Licensing fees are a bit of a shambles. Smart home device developers must consider certification licensing. Even if the product and software are the same, each stakeholder must obtain a license for white-labeled products.
You must be accredited when designing for Matter Standard, for example. The CSA maintains an up-to-date list of approved devices. Apple Homekit, Google Home, and other smart home ecosystems have similar requirements.
Children and voice assistants
Voice assistants like Amazon Echo and Google Home are being integrated into homes all over the world. We can use our voices to ask questions, play music, read text messages, order food, and so on. Voice control is becoming more common as a result of these new features.
As children observe their parents using these tools, they may begin to use them as well. The rise of voice assistants has also raised concerns about privacy.
Children are beginning to use voice assistants at home, but some experts warn that this trend may lead to problems in the future. Children who use voice assistants, for example, may develop habits that affect their social skills later in life. As a result, it is up to parents to encourage their children to use these devices correctly and safely.
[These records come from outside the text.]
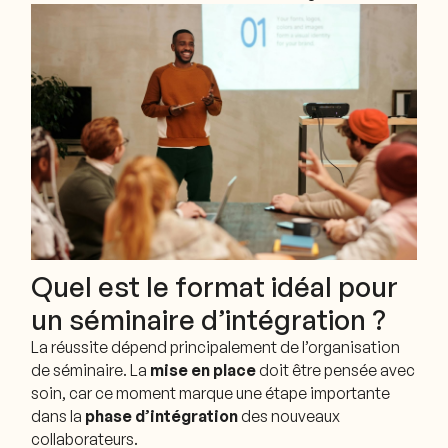
Quel est le format idéal pour
un séminaire d’intégration ?
La réussite dépend principalement de l’organisation
de séminaire. La
mise en place
doit être pensée avec
soin, car ce moment marque une étape importante
dans la
phase d’intégration
des nouveaux
collaborateurs.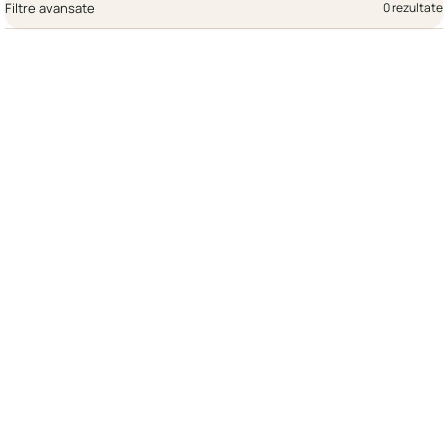
Filtre avansate
0 rezultate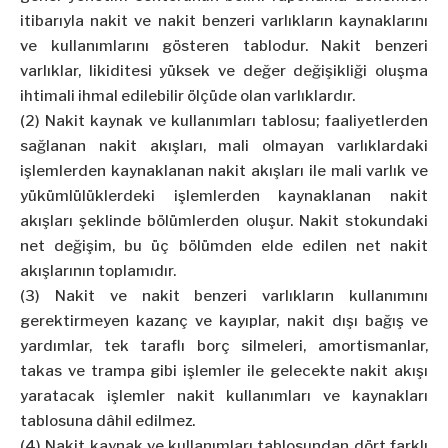
itibarıyla nakit ve nakit benzeri varlıkların kaynaklarını
ve kullanımlarını gösteren tablodur. Nakit benzeri
varlıklar, likiditesi yüksek ve değer değişikliği oluşma
ihtimali ihmal edilebilir ölçüde olan varlıklardır.
(2) Nakit kaynak ve kullanımları tablosu; faaliyetlerden
sağlanan nakit akışları, mali olmayan varlıklardaki
işlemlerden kaynaklanan nakit akışları ile mali varlık ve
yükümlülüklerdeki işlemlerden kaynaklanan nakit
akışları şeklinde bölümlerden oluşur. Nakit stokundaki
net değişim, bu üç bölümden elde edilen net nakit
akışlarının toplamıdır.
(3) Nakit ve nakit benzeri varlıkların kullanımını
gerektirmeyen kazanç ve kayıplar, nakit dışı bağış ve
yardımlar, tek taraflı borç silmeleri, amortismanlar,
takas ve trampa gibi işlemler ile gelecekte nakit akışı
yaratacak işlemler nakit kullanımları ve kaynakları
tablosuna dâhil edilmez.
(4) Nakit kaynak ve kullanımları tablosundan dört farklı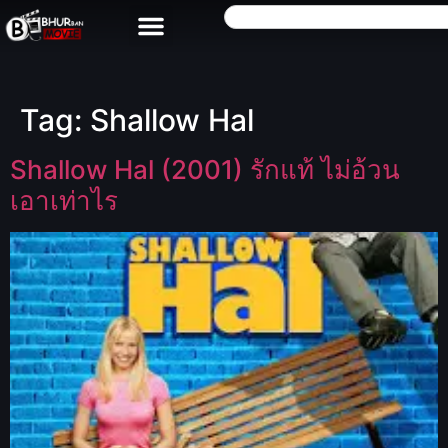
Tag:
Shallow Hal
Shallow Hal (2001) รักแท้ ไม่อ้วน
เอาเท่าไร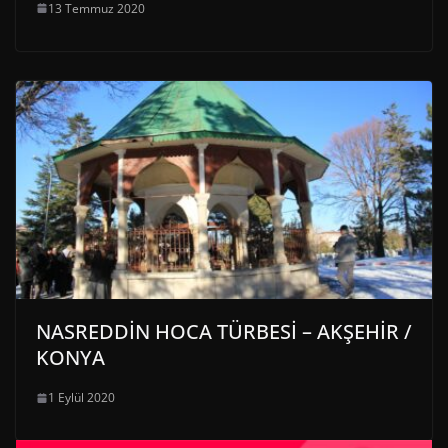
13 Temmuz 2020
NASREDDİN HOCA TÜRBESİ – AKŞEHİR /
KONYA
1 Eylül 2020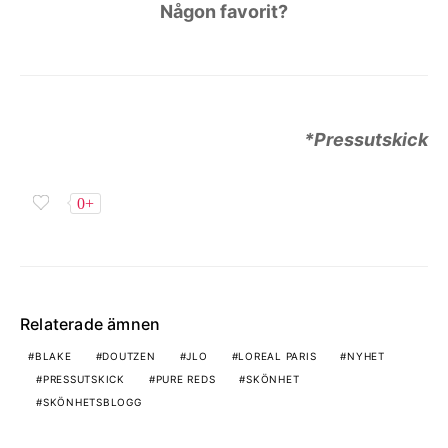
Någon favorit?
*Pressutskick
0+
Relaterade ämnen
BLAKE
DOUTZEN
JLO
LOREAL PARIS
NYHET
PRESSUTSKICK
PURE REDS
SKÖNHET
SKÖNHETSBLOGG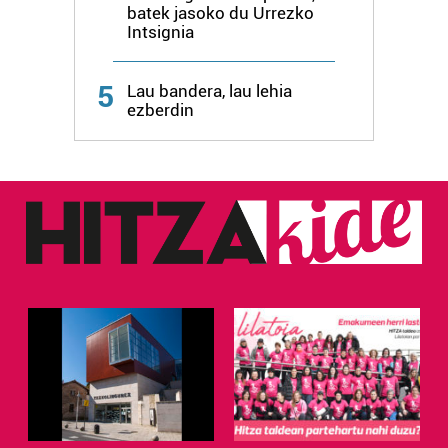
batek jasoko du Urrezko
Intsignia
Webgune honek cookie propioak eta hirugarrenen cookie-
fitxategiak erabiltzen ditu. Zure esperientzia eta
zerbitzuak hobetzeko asmoz, cookie teknologiaz
5
Lau bandera, lau lehia
baliatzen gara. Ohar hau onartuz gero, teknologia hori
ezberdin
erabiltzeko baimen esplizitua ematen diguzu.
Gehiago
irakurri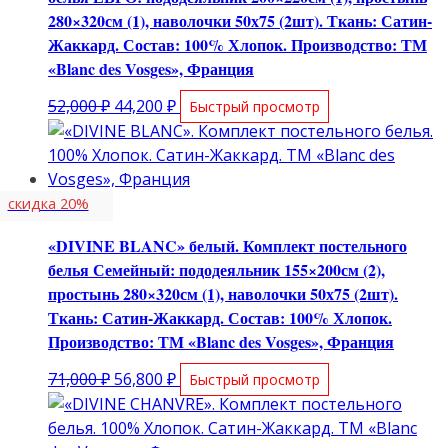
280×320см (1), наволочки 50х75 (2шт). Ткань: Сатин-
Жаккард. Состав: 100% Хлопок. Производство: ТМ
«Blanc des Vosges», Франция
Первоначальная
Текущая
52,000
₽
44,200
₽
Быстрый просмотр
цена
цена:
составляла
44,200 ₽.
52,000 ₽.
скидка 20%
«DIVINE BLANC» белый. Комплект постельного
белья Семейный: пододеяльник 155×200см (2),
простынь 280×320см (1), наволочки 50х75 (2шт).
Ткань: Сатин-Жаккард. Состав: 100% Хлопок.
Производство: ТМ «Blanc des Vosges», Франция
Первоначальная
Текущая
71,000
₽
56,800
₽
Быстрый просмотр
цена
цена:
составляла
56,800 ₽.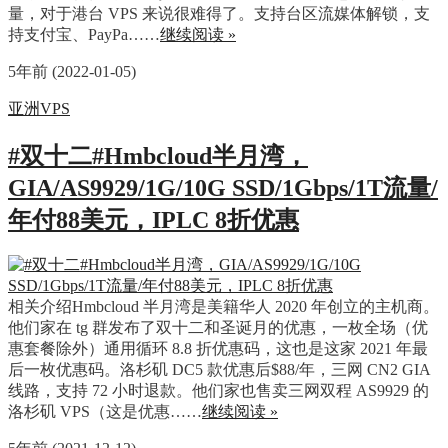
量，对于港台 VPS 来说很难得了。支持台区流媒体解锁，支
持支付宝、PayPa……
继续阅读 »
5年前 (2022-01-05)
亚洲VPS
#双十二#Hmbcloud半月湾，
GIA/AS9929/1G/10G SSD/1Gbps/1T流量/
年付88美元，IPLC 8折优惠
相关介绍Hmbcloud 半月湾是美籍华人 2020 年创立的主机商。
他们家在 tg 群发布了双十二和圣诞月的优惠，一枚全场（优
惠套餐除外）通用循环 8.8 折优惠码，这也是这家 2021 年最
后一枚优惠码。洛杉矶 DC5 款优惠后$88/年，三网 CN2 GIA
线路，支持 72 小时退款。他们家也售卖三网双程 AS9929 的
洛杉矶 VPS（这是优惠……
继续阅读 »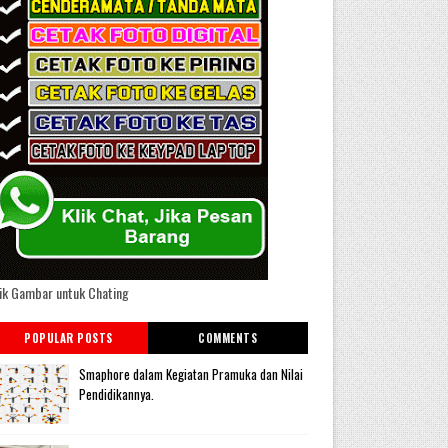
ik Gambar untuk Chating
POPULAR POSTS
COMMENTS
Smaphore dalam Kegiatan Pramuka dan Nilai
Pendidikannya.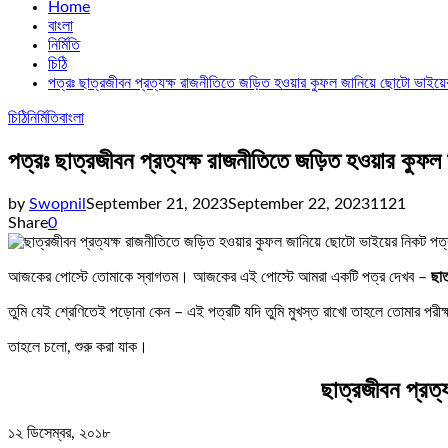
Home
বাংলা
নির্মিতি
চিঠি
পত্রঃ ছাত্রজীবন প্রত্যক্ষ রাজনীতিতে জড়িত হওয়ার কুফল জানিয়ে ছোটো ভাইয়
চিঠি
নির্মিতি
বাংলা
পত্রঃ ছাত্রজীবন প্রত্যক্ষ রাজনীতিতে জড়িত হওয়ার কুফল
by
Swopnil
September 21, 2023
September 22, 2023
1121
Share
0
আজকের পোস্টে তোমাকে স্বাগতম। আজকের এই পোস্টে আমরা একটি পত্র দেখব –
ছাত
তুমি যেই শ্রেণিতেই পড়োনা কেন – এই পত্রটি যদি তুমি মুখস্ত রাখো তাহলে তোমার প
তাহলে চলো, শুরু করা যাক।
ছাত্রজীবন প্রত্
১২ ডিসেম্বর, ২০১৮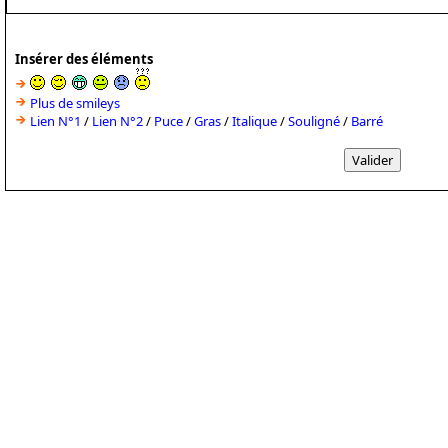
Insérer des éléments
Plus de smileys
Lien N°1
/
Lien N°2
/
Puce
/
Gras
/
Italique
/
Souligné
/
Barré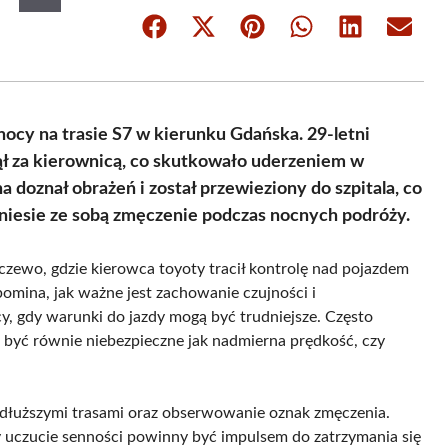
Share
Share
Share
Share
Share
Share
on
on
on
on
on
on
Facebook
X
Pinterest
WhatsApp
LinkedIn
Email
(Twitter)
ocy na trasie S7 w kierunku Gdańska. 29-letni
ł za kierownicą, co skutkowało uderzeniem w
doznał obrażeń i został przewieziony do szpitala, co
 niesie ze sobą zmęczenie podczas nocnych podróży.
czewo, gdzie kierowca toyoty tracił kontrolę nad pojazdem
ypomina, jak ważne jest zachowanie czujności i
, gdy warunki do jazdy mogą być trudniejsze. Często
 być równie niebezpieczne jak nadmierna prędkość, czy
 dłuższymi trasami oraz obserwowanie oznak zmęczenia.
zy uczucie senności powinny być impulsem do zatrzymania się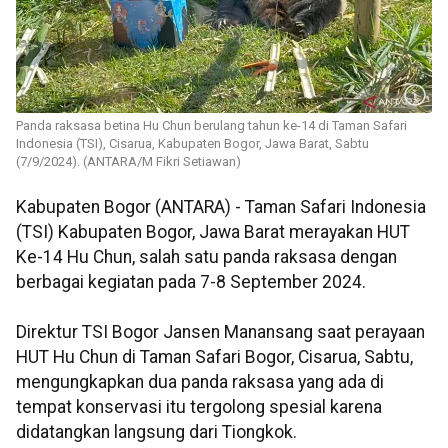
Panda raksasa betina Hu Chun berulang tahun ke-14 di Taman Safari
Indonesia (TSI), Cisarua, Kabupaten Bogor, Jawa Barat, Sabtu
(7/9/2024). (ANTARA/M Fikri Setiawan)
Kabupaten Bogor (ANTARA) - Taman Safari Indonesia
(TSI) Kabupaten Bogor, Jawa Barat merayakan HUT
Ke-14 Hu Chun, salah satu panda raksasa dengan
berbagai kegiatan pada 7-8 September 2024.
Direktur TSI Bogor Jansen Manansang saat perayaan
HUT Hu Chun di Taman Safari Bogor, Cisarua, Sabtu,
mengungkapkan dua panda raksasa yang ada di
tempat konservasi itu tergolong spesial karena
didatangkan langsung dari Tiongkok.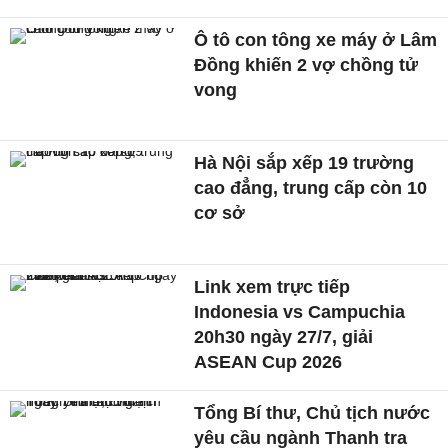
Ô tô con tông xe máy ở Lâm
Đồng khiến 2 vợ chồng tử
vong
Hà Nội sắp xếp 19 trường
cao đẳng, trung cấp còn 10
cơ sở
Link xem trực tiếp
Indonesia vs Campuchia
20h30 ngày 27/7, giải
ASEAN Cup 2026
Tổng Bí thư, Chủ tịch nước
yêu cầu ngành Thanh tra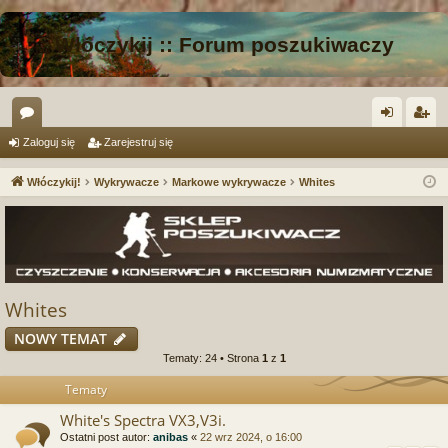
Włóczykij :: Forum poszukiwaczy
or
al
ar
Zaloguj się
Zarejestruj się
a
og
ej
Włóczykij!
Wykrywacze
Markowe wykrywacze
Whites
uj
es
si
tru
ę
j
si
Whites
ę
NOWY TEMAT
Tematy: 24 • Strona
1
z
1
Tematy
White's Spectra VX3,V3i.
Ostatni post autor:
anibas
«
22 wrz 2024, o 16:00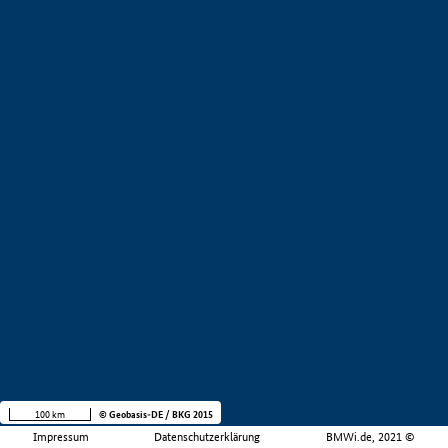
100 km
© Geobasis-DE / BKG 2015
Impressum
Datenschutzerklärung
BMWi.de, 2021 ©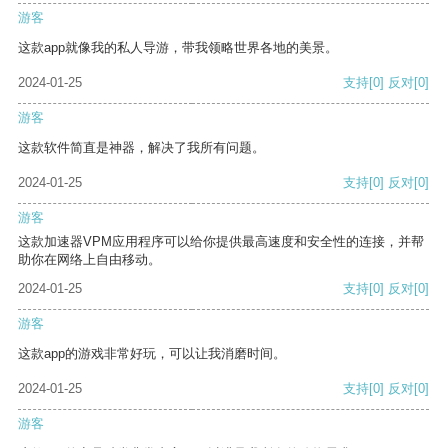
游客
这款app就像我的私人导游，带我领略世界各地的美景。
2024-01-25
支持
[0]
反对
[0]
游客
这款软件简直是神器，解决了我所有问题。
2024-01-25
支持
[0]
反对
[0]
游客
这款加速器VPM应用程序可以给你提供最高速度和安全性的连接，并帮
助你在网络上自由移动。
2024-01-25
支持
[0]
反对
[0]
游客
这款app的游戏非常好玩，可以让我消磨时间。
2024-01-25
支持
[0]
反对
[0]
游客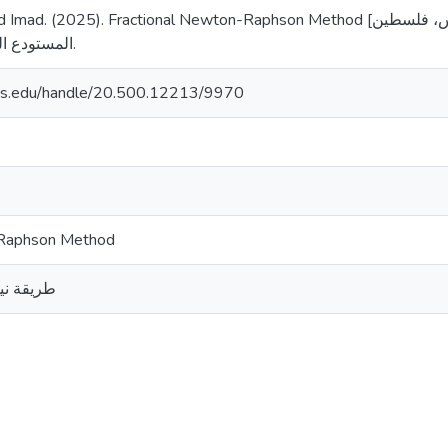
 Fractional Newton-Raphson Method [رسالة ماجستير منشورة، جامعة القدس، فلسطين].
المستودع الرقمي لجامعة القدس.
uds.edu/handle/20.500.12213/9970
-Raphson Method
طريقة ني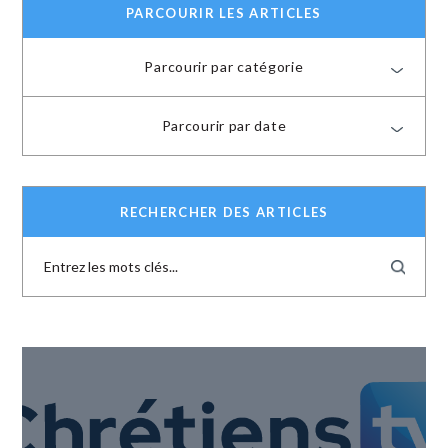
PARCOURIR LES ARTICLES
Parcourir par catégorie
Parcourir par date
RECHERCHER DES ARTICLES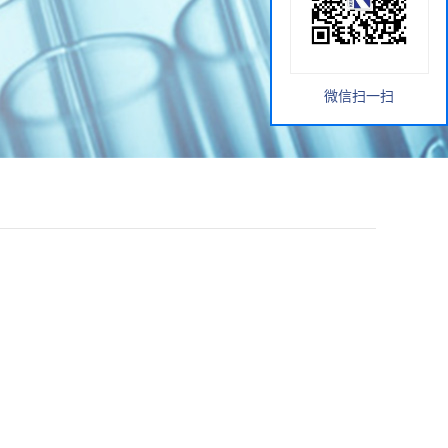
微信扫一扫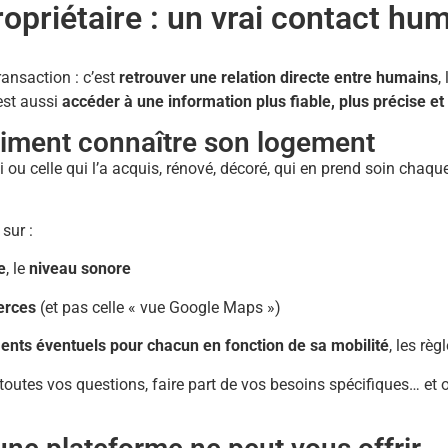
opriétaire : un vrai contact hu
ransaction : c’est
retrouver une relation directe entre humains
,
’est aussi
accéder à une information plus fiable, plus précise e
vraiment connaître son logement
u celle qui l’a acquis, rénové, décoré, qui en prend soin chaque 
sur :
ie
, le
niveau sonore
erces
(et pas celle « vue Google Maps »)
ts éventuels pour chacun en fonction de sa mobilité
, les rè
toutes vos questions, faire part de vos besoins spécifiques… et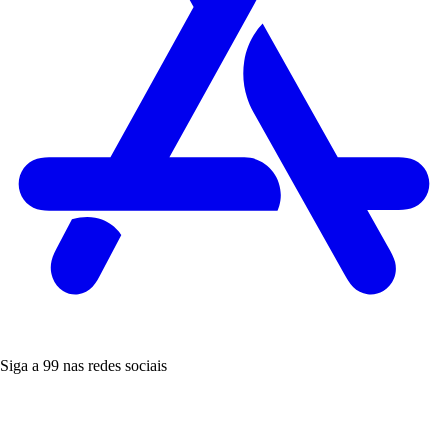
Siga a 99 nas redes sociais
The following are the key takeaways for smart home product designers:
- Create new products with an eye toward energy demand response (for the Home Energy Management Systems of the future).
- Avoid chip shortages by designing for hardware contingencies – early cost increases should result in less pain later.
- Consider the licensing and certification requirements for your smart home product carefully.
Smart homes are constantly changing and will play an increasingly important role in future societies. The goal is for smart homes to help us live healthier lives and provide more convenience, which presents a plethora of opportunities for product developers.